Excerpted passage:
## This notebook contains the code in data scraping.

In [80]:
# Import the dependencies
import pandas as pd
import numpy as np

import pymongo
from bs4 import BeautifulSoup as bs
import requests
import json
import time
from tqdm import tqdm

from splinter import Browser
from webdriver_manager.chrome import ChromeDriverManager
from config import gkey

In [2]:
# Setting the url
url = "https://dojos.info/NewJersey/Counties.aspx"

# Creating the response
response = requests.get(url)

# Using beautiful soup
soup = bs(response.text,"html.parser")

# Code to create a list of counties.

county_tag = []
countylist = []

state = soup.find('ul', class_ = "olist")
county = state.find_all("a")
for i in range(len(county)):
    county_tag.append(county[i].text)

for j in county_tag:
    counties = j.replace(" ","")
    county_url = f"https://dojos.info/NewJersey/{counties}"
    countylist.append(county_url)

In [3]:
# Launches browser to search
executable_path = {'executable_path': ChromeDriverManager().install()}
browser = Browser('chrome', **executable_path, headless=False)
dojo_list = []

# Visits the url
url = "https://dojos.info/NewJersey/Counties.aspx"
browser.visit(url)
html = browser.html
soup = bs(html, "html.parser")

# In case the computer is a little slow.
# time.sleep(2)

# This will begin the scrape
for i in tqdm(range(len(countylist))):
    
    # This will visit the county url
    browser.visit(countylist[i])
    
    # Keep track of the county
    county = county_tag[i]
    
    # This will scrape the browser to find all of the dojos in the county
    response = requests.get(browser.url)

Records from a data collection:
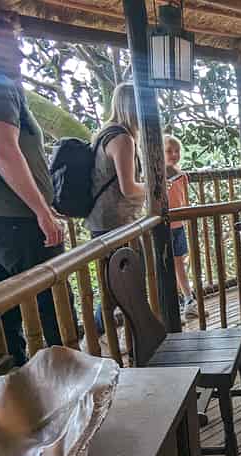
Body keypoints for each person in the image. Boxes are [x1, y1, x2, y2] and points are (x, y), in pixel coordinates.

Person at [0, 16, 67, 366]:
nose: (20, 53)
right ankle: (71, 382)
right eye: (10, 43)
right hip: (17, 222)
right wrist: (41, 210)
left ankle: (18, 383)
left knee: (5, 313)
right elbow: (2, 149)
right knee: (54, 310)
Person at [86, 82, 146, 335]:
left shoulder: (105, 134)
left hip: (105, 222)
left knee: (112, 285)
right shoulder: (122, 139)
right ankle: (109, 334)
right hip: (117, 223)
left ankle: (103, 333)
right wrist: (155, 188)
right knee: (124, 283)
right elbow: (128, 188)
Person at [164, 136, 198, 319]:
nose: (174, 154)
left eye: (177, 151)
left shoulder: (182, 175)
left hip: (178, 226)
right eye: (169, 151)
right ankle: (176, 303)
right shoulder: (157, 176)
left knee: (179, 264)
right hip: (164, 227)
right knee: (167, 266)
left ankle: (187, 300)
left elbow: (185, 199)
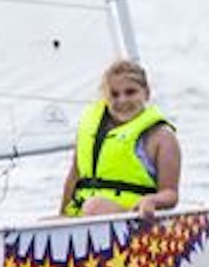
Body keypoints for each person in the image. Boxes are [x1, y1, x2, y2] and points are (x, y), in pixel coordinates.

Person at [56, 59, 182, 220]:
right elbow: (74, 177)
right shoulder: (90, 130)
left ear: (147, 92)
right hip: (83, 217)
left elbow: (170, 194)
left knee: (94, 207)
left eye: (130, 92)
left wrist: (151, 200)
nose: (122, 100)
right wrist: (61, 216)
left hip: (134, 222)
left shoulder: (162, 137)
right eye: (114, 94)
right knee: (43, 224)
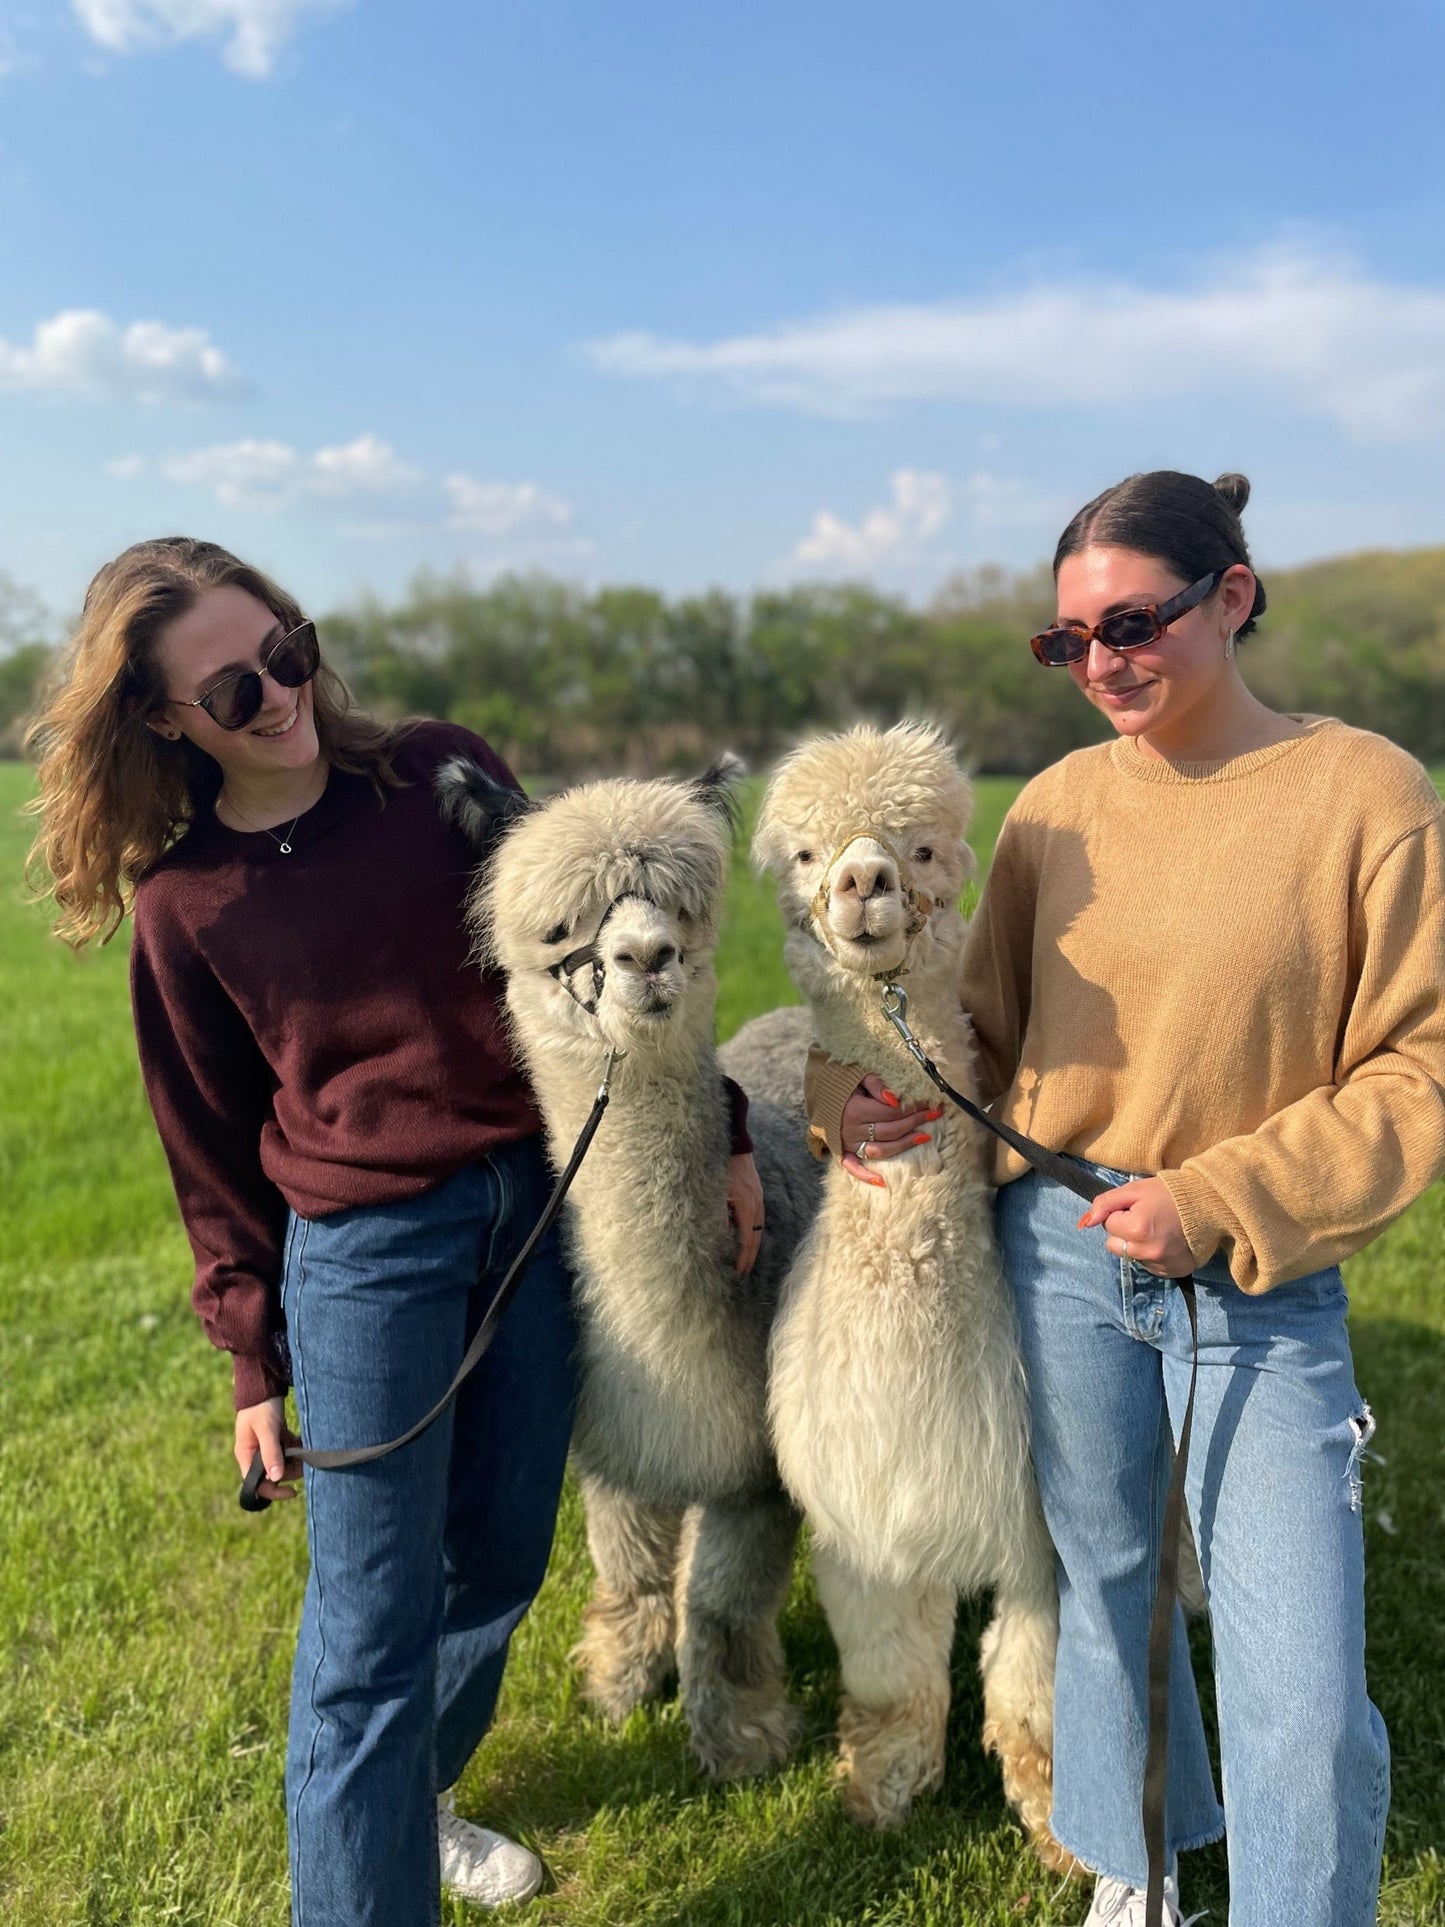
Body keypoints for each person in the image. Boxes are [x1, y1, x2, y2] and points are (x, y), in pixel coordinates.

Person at [25, 537, 764, 1927]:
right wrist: (253, 1355)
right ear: (167, 720)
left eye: (285, 651)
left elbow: (599, 942)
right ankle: (360, 1872)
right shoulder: (187, 908)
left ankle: (396, 1796)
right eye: (232, 690)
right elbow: (206, 1137)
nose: (278, 695)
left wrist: (719, 1123)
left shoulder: (438, 776)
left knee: (497, 1557)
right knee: (367, 1628)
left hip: (539, 1206)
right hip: (369, 1253)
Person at [805, 472, 1445, 1927]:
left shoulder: (1364, 796)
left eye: (1132, 622)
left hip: (1258, 1272)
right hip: (1060, 1248)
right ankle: (1135, 1858)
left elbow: (1417, 1069)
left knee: (1300, 1672)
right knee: (1101, 1586)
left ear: (1230, 596)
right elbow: (959, 1031)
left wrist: (1213, 1199)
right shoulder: (1053, 811)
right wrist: (839, 1097)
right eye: (1068, 642)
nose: (1101, 662)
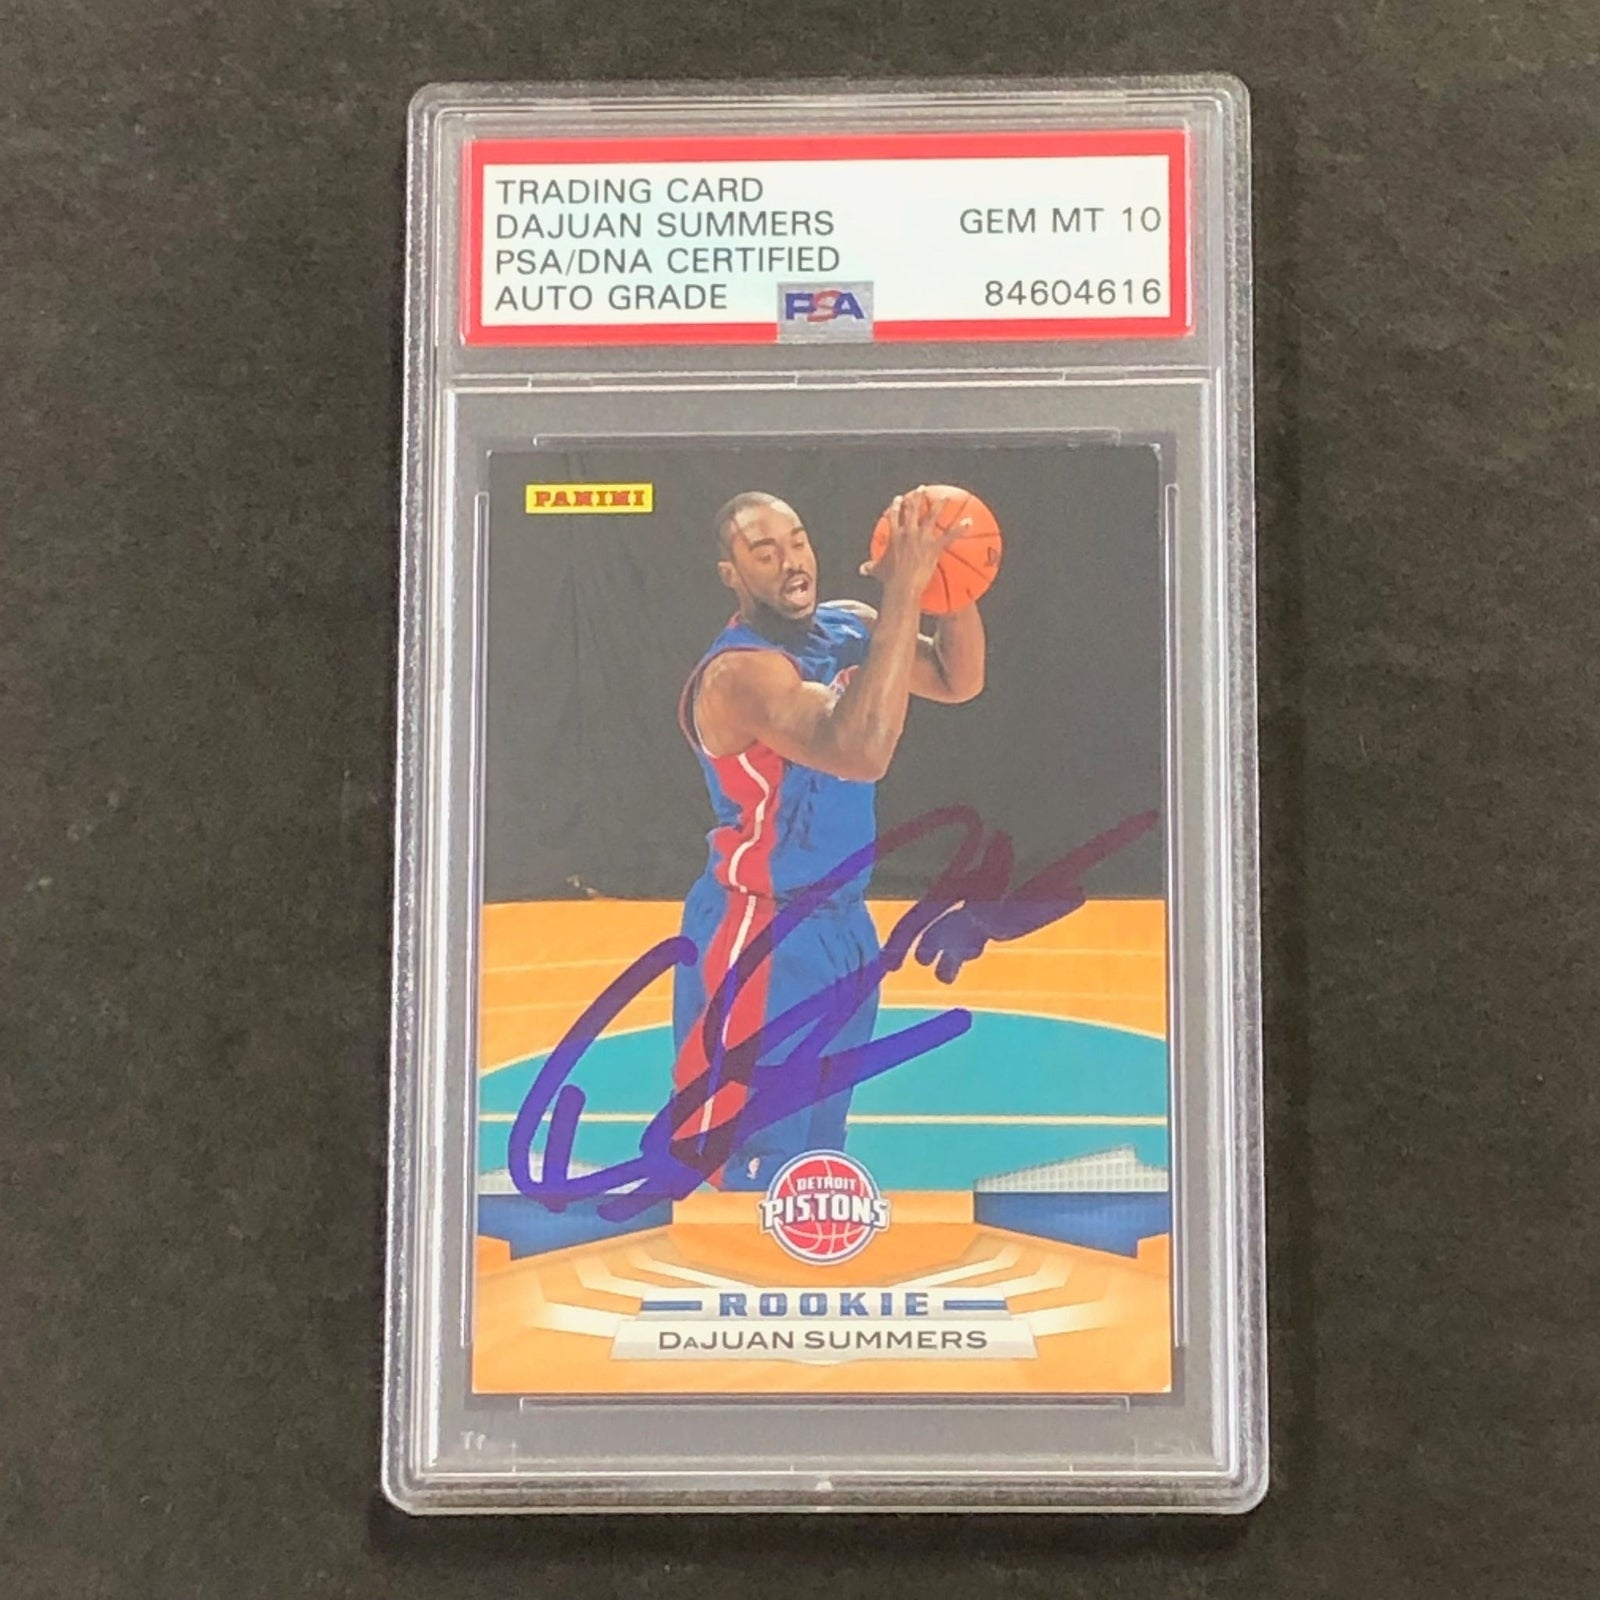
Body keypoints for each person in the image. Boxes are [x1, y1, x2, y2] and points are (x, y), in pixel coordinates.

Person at [672, 487, 987, 1189]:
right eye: (764, 552)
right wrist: (904, 592)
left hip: (843, 926)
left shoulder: (851, 625)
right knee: (748, 1165)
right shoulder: (739, 674)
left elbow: (958, 677)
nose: (791, 562)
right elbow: (860, 750)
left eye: (798, 541)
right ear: (731, 574)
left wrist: (951, 581)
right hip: (762, 932)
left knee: (816, 1158)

Exercise:
Pick up the New Jersey dojo-scraping notebook where its code stops, above the listing, and write the lines that come next.

Result of this task:
    soup = bs(response.text,"html.parser")
    
    # Creates a list to hold all of the dojo urls
    places = []
    
    # A nested for loop to find the href and appends them to the places list.
    for ulist in soup.find_all('ul', class_ = 'dojolist'):
        for h3 in ulist.find_all('h3'):
            for a in h3.find_all('a'):
                places.append(a['href'])
    dojo = []
    
    for k in places:
        dojo_url = f"https://dojos.info{k}"
        dojo.append(dojo_url)
    
    for x in range(len(dojo)):
        
        # Visits the url for the specific dojo.
        browser.visit(dojo[x])

        # Finds the address for the dojo.
        address = browser.find_by_tag('address')

        # This will pull the address text
        p_address = address.text

        # This will split the text string into usable pieces.
        recreate = p_address.replace('\n'," | ").split("|")

#       Some addresses are missing a street or have a proper title.
#       If there is a proper title to the address
        if len(recreate) == 4:
            recreate.pop(0)

#       If the address is missing a street name.
        elif (len(recreate) < 3) | (len(recreate) > 4):
#       To ensure a clean scrape insert a dummy address and report it.
            continue
            print('There is a missing piece of the address.')

        # This is the street address
        street = recreate[0].split()
        streets = " ".join(street)
        split = recreate[1].split(',')

        # The city address
        city = split[0]

        # Further splits the string into the state and zipcode parts.
        split2 = split[1].split(" ")
        state = split2[1]
        zipcode = split2[2]

        # This will pull the name of the dojo.
        dojo_name = browser.find_by_css('#pageTop')
        dojo_proper = dojo_name.find_by_tag("h1").text

        # This will find the styles that the dojo teaches
        response = requests.get(browser.url)
        soup2 = bs(response.text , "html")

#       Creating a list to hold all the styles.
        style = []

#       Code will dig through using beautifulsoup and pull the styles.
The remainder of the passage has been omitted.